::: Texto da página :::
Vitória da democracia: Bolsonaro está inelegível até 2030

30-06-2023 Sexta-feira

Depois de ameaçar o processo eleitoral por inúmeras vezes, ex-presidente é considerado culpado pela maioria do plenário do TSE.

O Tribunal Superior Eleitoral formou, nesta sexta (30) maioria para condenar ex-presidente Jair Bolsonaro por crimes de abuso de poder e uso indevido de meios de comunicação. A decisão colegiada deixa Bolsonaro inelegível até 2030.

Bolsonaro foi processado por deslegitimar o processo eleitoral durante uma reunião convocada pelo ex-presidente a embaixadores no Palácio da Alvorada, em 22 de julho de 2022. No evento, o então presidente e candidato a reeleição mentiu sobre as urnas eletrônicas, chantageou a justiça eleitoral, mencionando sugestões das Forças Armadas, além utilizar aparelho público para atiçar suas bases como estratégia eleitoral.
::: Seção de dados :::
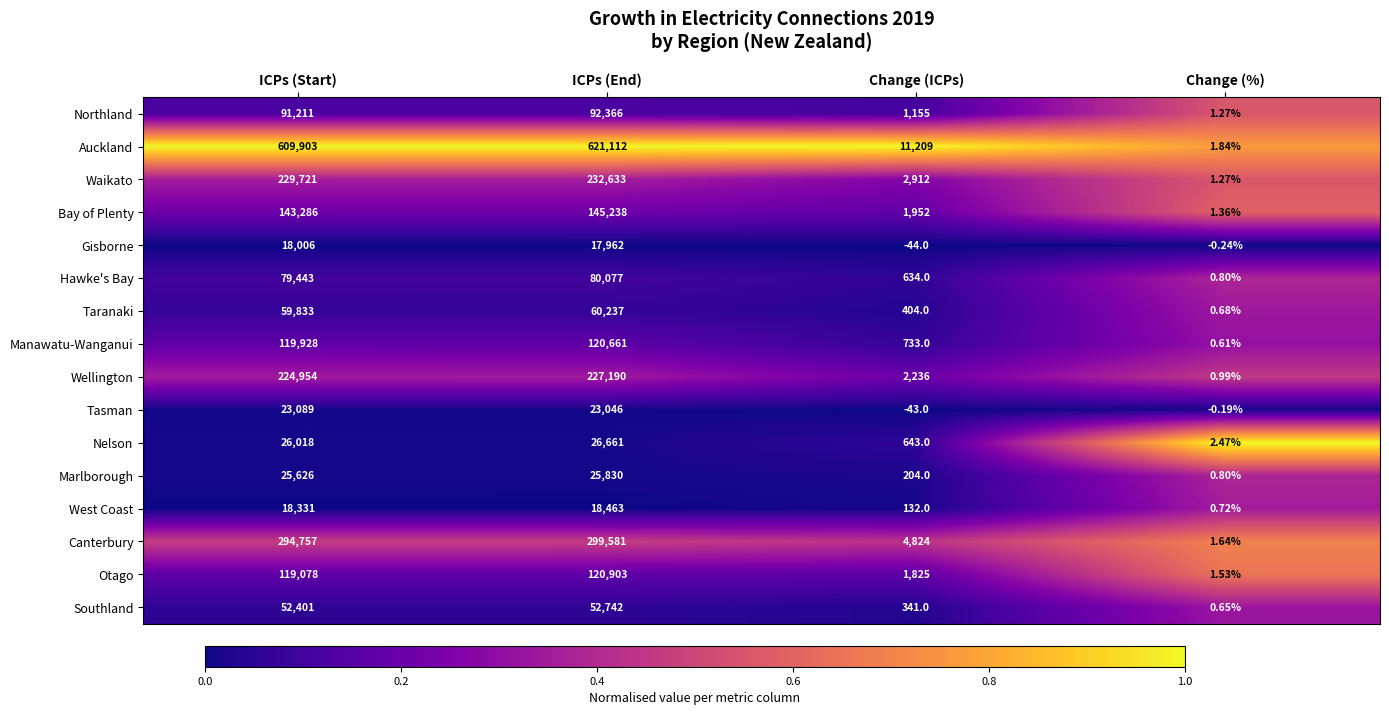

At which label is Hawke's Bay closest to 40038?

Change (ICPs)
:::
::: Seção de dados :::
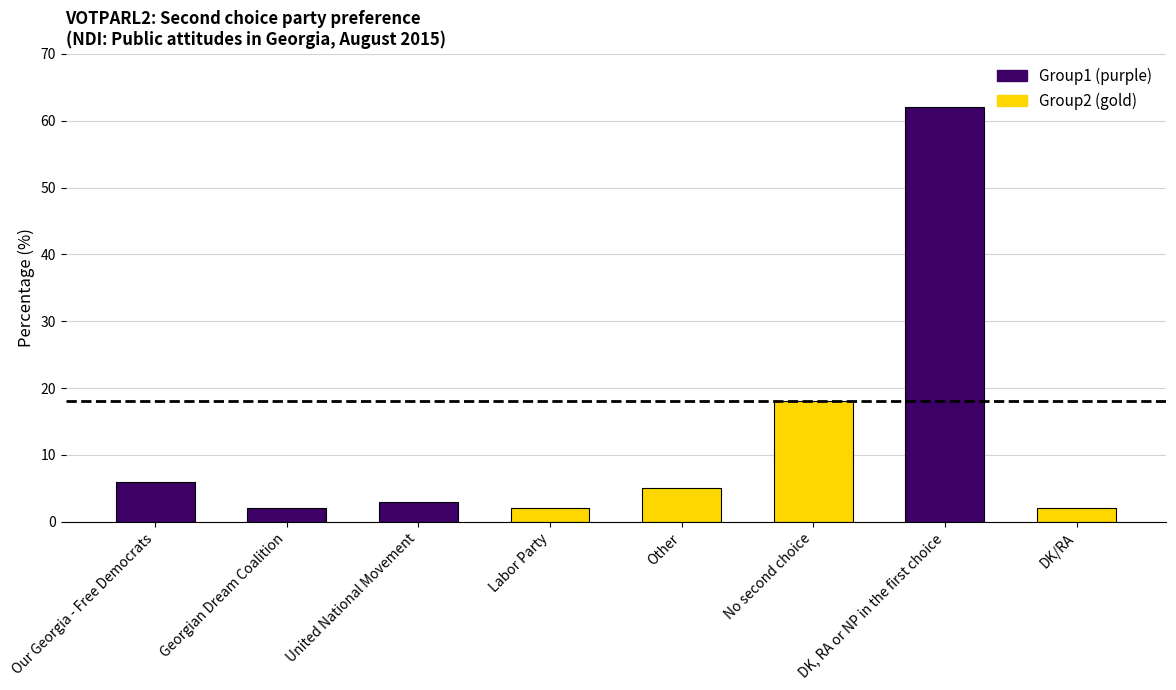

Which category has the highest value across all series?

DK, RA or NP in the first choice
:::
* _Enunciado da tarefa_
Reproduza, do texto sobre a condenação de Bolsonaro no TSE, o trecho que começa em "30-06-2023 Sexta-feira" e termina em "como estratégia eleitoral.".

* _Área de resposta_
30-06-2023 Sexta-feira

Depois de ameaçar o processo eleitoral por inúmeras vezes, ex-presidente é considerado culpado pela maioria do plenário do TSE.

O Tribunal Superior Eleitoral formou, nesta sexta (30) maioria para condenar ex-presidente Jair Bolsonaro por crimes de abuso de poder e uso indevido de meios de comunicação. A decisão colegiada deixa Bolsonaro inelegível até 2030.

Bolsonaro foi processado por deslegitimar o processo eleitoral durante uma reunião convocada pelo ex-presidente a embaixadores no Palácio da Alvorada, em 22 de julho de 2022. No evento, o então presidente e candidato a reeleição mentiu sobre as urnas eletrônicas, chantageou a justiça eleitoral, mencionando sugestões das Forças Armadas, além utilizar aparelho público para atiçar suas bases como estratégia eleitoral.